Billy and Ors v Australia ​[2022] UNHRC

The landmark case of Billy and Ors v Australia was heard and decided by the United Nations Human Rights Council (UNHRC). It was the first time a UN body had found that inadequate climate policy was a breach of human rights, and highlighted the disproportionate effect of climate change on Indigenous Peoples’ homes and culture.

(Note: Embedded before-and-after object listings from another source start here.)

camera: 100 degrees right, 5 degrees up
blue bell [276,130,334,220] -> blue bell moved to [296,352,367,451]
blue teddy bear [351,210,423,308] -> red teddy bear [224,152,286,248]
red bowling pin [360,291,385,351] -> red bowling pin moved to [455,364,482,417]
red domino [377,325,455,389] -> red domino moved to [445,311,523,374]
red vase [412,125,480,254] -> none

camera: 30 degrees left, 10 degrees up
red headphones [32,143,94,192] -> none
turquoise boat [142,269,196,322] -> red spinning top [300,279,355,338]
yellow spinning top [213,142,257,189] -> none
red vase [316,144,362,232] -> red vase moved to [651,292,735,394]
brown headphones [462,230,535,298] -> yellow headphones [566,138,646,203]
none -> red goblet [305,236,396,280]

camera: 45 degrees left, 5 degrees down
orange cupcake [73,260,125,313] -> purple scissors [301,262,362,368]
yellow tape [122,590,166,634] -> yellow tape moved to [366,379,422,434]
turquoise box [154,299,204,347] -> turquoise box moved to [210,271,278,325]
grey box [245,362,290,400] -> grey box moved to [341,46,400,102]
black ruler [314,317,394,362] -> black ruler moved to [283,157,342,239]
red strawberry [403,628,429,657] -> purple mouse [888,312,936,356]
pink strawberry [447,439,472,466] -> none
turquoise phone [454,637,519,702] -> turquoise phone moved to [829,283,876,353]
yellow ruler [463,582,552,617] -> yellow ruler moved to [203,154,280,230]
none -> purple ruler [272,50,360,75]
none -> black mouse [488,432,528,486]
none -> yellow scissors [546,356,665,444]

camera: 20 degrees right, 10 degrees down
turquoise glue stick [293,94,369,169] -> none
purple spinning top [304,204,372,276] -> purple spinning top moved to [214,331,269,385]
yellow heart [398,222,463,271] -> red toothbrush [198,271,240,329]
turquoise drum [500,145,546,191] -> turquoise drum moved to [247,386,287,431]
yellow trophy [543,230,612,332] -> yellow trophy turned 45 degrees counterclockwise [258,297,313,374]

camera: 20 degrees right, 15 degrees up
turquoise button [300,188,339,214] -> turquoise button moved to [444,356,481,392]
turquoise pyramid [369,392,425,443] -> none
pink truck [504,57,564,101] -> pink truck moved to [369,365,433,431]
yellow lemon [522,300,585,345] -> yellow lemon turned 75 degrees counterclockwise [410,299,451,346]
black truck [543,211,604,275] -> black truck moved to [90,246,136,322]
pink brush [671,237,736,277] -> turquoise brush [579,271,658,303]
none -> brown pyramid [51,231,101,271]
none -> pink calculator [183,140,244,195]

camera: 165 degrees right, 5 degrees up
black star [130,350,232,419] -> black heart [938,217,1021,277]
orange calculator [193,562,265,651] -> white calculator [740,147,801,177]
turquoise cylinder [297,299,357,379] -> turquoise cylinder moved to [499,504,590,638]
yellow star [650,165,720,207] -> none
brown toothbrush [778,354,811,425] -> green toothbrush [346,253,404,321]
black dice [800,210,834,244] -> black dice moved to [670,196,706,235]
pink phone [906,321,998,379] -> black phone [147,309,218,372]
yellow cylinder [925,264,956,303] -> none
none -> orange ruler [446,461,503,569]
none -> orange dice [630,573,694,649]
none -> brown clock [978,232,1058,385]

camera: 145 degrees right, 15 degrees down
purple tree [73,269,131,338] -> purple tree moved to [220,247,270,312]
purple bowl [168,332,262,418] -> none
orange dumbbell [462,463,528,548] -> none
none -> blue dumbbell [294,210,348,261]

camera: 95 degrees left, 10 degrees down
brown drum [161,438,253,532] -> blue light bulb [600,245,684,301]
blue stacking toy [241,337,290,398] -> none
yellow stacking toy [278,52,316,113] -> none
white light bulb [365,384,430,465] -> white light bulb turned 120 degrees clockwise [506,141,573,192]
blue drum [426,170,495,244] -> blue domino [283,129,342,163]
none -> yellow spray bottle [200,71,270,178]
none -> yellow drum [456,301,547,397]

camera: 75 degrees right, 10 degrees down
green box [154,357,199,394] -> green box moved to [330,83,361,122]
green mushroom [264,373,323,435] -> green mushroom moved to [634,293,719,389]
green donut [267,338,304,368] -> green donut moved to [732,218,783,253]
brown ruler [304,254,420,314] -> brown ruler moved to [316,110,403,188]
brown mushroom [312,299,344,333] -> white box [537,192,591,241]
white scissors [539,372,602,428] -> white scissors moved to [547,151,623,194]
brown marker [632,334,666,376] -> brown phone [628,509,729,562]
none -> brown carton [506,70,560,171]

Daniel Billy and Ors are Torres Strait Islanders who took action against the Australian Government (the State party) in 2019 through the UNHRC for inaction on climate change. They believed that this inaction had failed to protect the people of the Torres Strait Islands from the adverse impacts of climate change, which had led to the following human rights breaches protected under the International Covenant on Civil and Political Rights (ICCPR):

  • Article 2 (2) – Where not already protected in existing legislation or other measures, the state takes necessary steps to adopt laws to give effect to the rights in the Covenant: the state failed to adopt such measures to protect the rights of the complainants contained in the ICCPR
  • Article 6 (1) – The right to life: the state party had failed to respect the right to a healthy environment, which is included as part of the right to life
  • Article 27 – Right to enjoy and engage in own culture and language: climate change comprises the traditional way of life of the complainants and threatens to displace them causing irreparable harm to their ability to enjoy their culture
  • Article 17 – Right to freedom from unlawful interference with reputation, privacy, family, home and correspondence: climate change interferes with the privacy, family and home of the complainants as they may be forced to abandon their homes within their lifetime. The State party (Australia) had failed to prevent serious interference with the privacy, family and homes of people in their jurisdiction
  • Article 24 (1) – Right of children to have measures of protection as are required by their status as a minor, on the part of his family, society and the State – the State party had failed to take measures to protect the rights of the children of the Torres Strait Islands (some of whom were named in the action) to a healthy environment that sustains their culture and survival 

In 2022, the UNHRC found in favour of the applicants under Articles 17 (right to family life) and 27 (cultural rights of the Islanders). This decision was a significant finding for all governments, putting them on notice that states have obligations to their present and future citizens to prevent climate change and its impacts on the human rights associated with a healthy environment.

Intergenerational equity and the promotion and protection of socioeconomic rights are needed to support the rule of law principles. Consideration of rights and issues such as these in government decision making promotes confidence in systems of governance and therefore supports the achievement of human rights, acts to increase democratic engagement and keeps the rule of law safe.